Two years ago in Pensacola, Florida, when two youths approached his son and daughter about joining the U.S. Navy League Cadet Corps, Joseph Reagan, of Baton Rouge, wasn’t upset — only confused.

“I was a Marine for 13 years, came out here as a recruiter, and this is the type of program that as a Marine recruiter you’d think I’d know about,” he said. “I didn’t hear about it.”

Most kids and parents haven’t.

But when Kaitlyn, then 11, expressed interest, Reagan did more than inquire. Five months after his daughter, he signed up, too.

What Reagan discovered was a program for ages 11-13 that is more about instilling leadership skills than fostering an interest in the military — which is fine with Kaitlyn, who says she isn’t interested in continuing a family tradition that includes her father and mother, who served in the Air Force.

There has been a local Navy League Sea Cadets organization for ages 13-17 for several years, but the local organization for younger members, called Training Ship Red Wolf, began in 2012, the same year Reagan discovered it. There were four members when he came aboard as the second in command, a number that has grown to 19. Both groups are part of a national organization that began in 1958.

“These are cadets that want to do a little bit more,” Reagan said. “They want to push themselves a little bit further, and they do have a lot of fun doing it.”

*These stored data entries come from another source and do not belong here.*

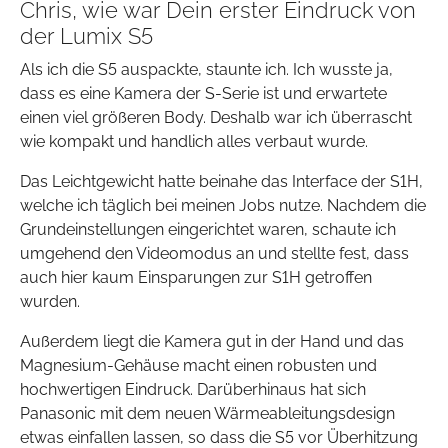
Chris, wie war Dein erster Eindruck von
der Lumix S5
Als ich die S5 auspackte, staunte ich. Ich wusste ja,
dass es eine Kamera der S-Serie ist und erwartete
einen viel größeren Body. Deshalb war ich überrascht
wie kompakt und handlich alles verbaut wurde.
Das Leichtgewicht hatte beinahe das Interface der S1H,
welche ich täglich bei meinen Jobs nutze. Nachdem die
Grundeinstellungen eingerichtet waren, schaute ich
umgehend den Videomodus an und stellte fest, dass
auch hier kaum Einsparungen zur S1H getroffen
wurden.
Außerdem liegt die Kamera gut in der Hand und das
Magnesium-Gehäuse macht einen robusten und
hochwertigen Eindruck. Darüberhinaus hat sich
Panasonic mit dem neuen Wärmeableitungsdesign
etwas einfallen lassen, so dass die S5 vor Überhitzung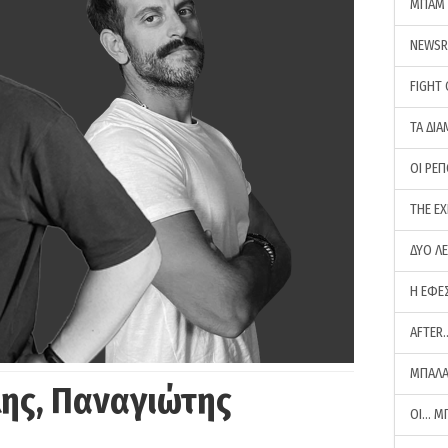
ΜΠΑΜ 
NEWS
FIGHT
ΤΑ ΔΙΑ
ΟΙ ΡΕ
THE E
ΔΥΟ Λ
Η ΕΦΕ
AFTER
ΜΠΑΛΑ
ης, Παναγιώτης
ΟΙ… Μ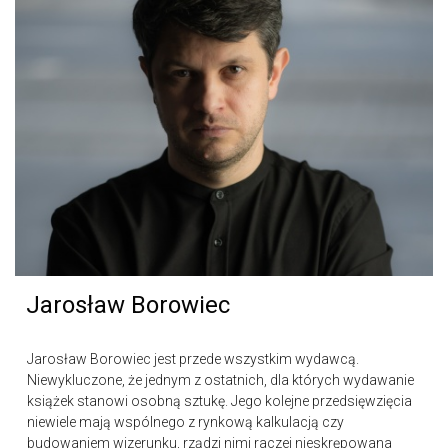
Jarosław Borowiec
Jarosław Borowiec jest przede wszystkim wydawcą.
Niewykluczone, że jednym z ostatnich, dla których wydawanie
książek stanowi osobną sztukę. Jego kolejne przedsięwzięcia
niewiele mają wspólnego z rynkową kalkulacją czy
budowaniem wizerunku, rządzi nimi raczej nieskrępowana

In practical terms, that means a variety of community service projects — handing out programs and taking out the trash at a World War II re-enactment in Central, volunteering for similar duties at a Marine family day and Gold Star Mothers luncheon, and sorting food at the Greater Baton Rouge Food Bank. Once a month, they hold drills that test them mentally and physically.

A recent outing near Amite involved reveille at 6 a.m., followed by a run to an obstacle course that continued the physical activity, then training in survival skills such as starting a fire with sticks and making a shelter from a poncho, plus learning how to escape and evade capture.

“I was a platoon sergeant,” Reagan said. “I trained men to go into war and led them, and they did great things. Working with the cadets, my wife’s big concern was, ‘You’re going to scare them away.’ ”

It hasn’t happened. Rather, some of the cadets have participated in five-day recruit orientation camps, where they visit a military base and the challenges are tougher. Among them was an 8mile run, something Kaitlyn had shown no interest in doing at home.

“What impressed me the most about it wasn’t the fact that they ran 8 miles. What impressed me the most is they told them they didn’t have to and they still did it,” Reagan said. “They were letting the younger ones turn around and take a shortcut, but they kept going and they pushed themselves. Especially with her: I try to take her out on runs all the time, and she hates running, and I have to trick her to run more than a mile. Rather than turn around, she pushed herself, and that’s what I see from these cadets, all of the cadets. They push themselves.

“They’re all having the maturity level you’re seeing with her. Their reason for joining wasn’t because, ‘I want to be in the Navy,’ wasn’t because, ‘I was bored on weekends.’ It was to do something more, to reach out, to get outside of their comfort zone.”